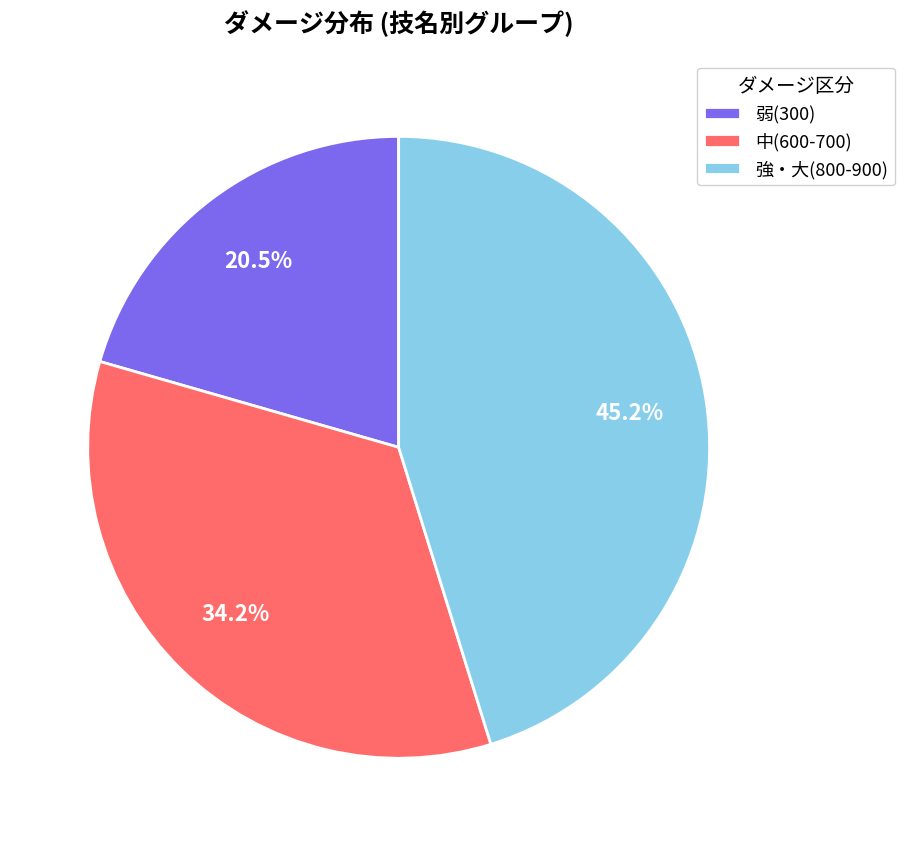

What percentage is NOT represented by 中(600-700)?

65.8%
* * *
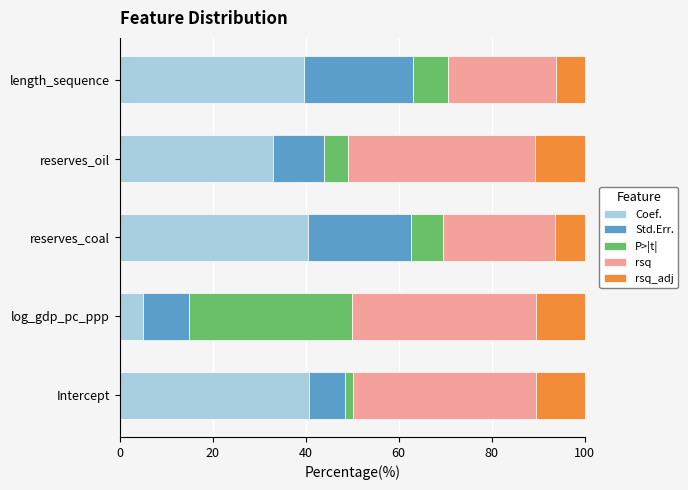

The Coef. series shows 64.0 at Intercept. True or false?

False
==
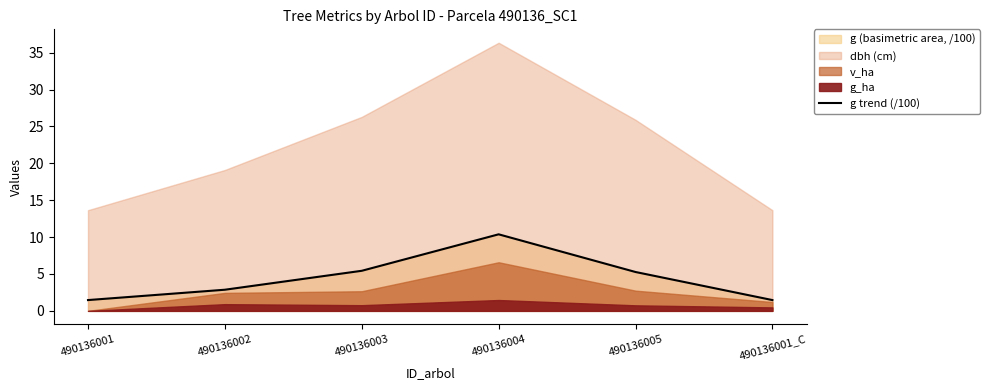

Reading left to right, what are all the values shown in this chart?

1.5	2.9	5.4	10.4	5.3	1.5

◆ Required work
Pull out every line above that contains the word "shows" and copy each one in full.

◆ Response to this task
The Coef. series shows 64.0 at Intercept. True or false?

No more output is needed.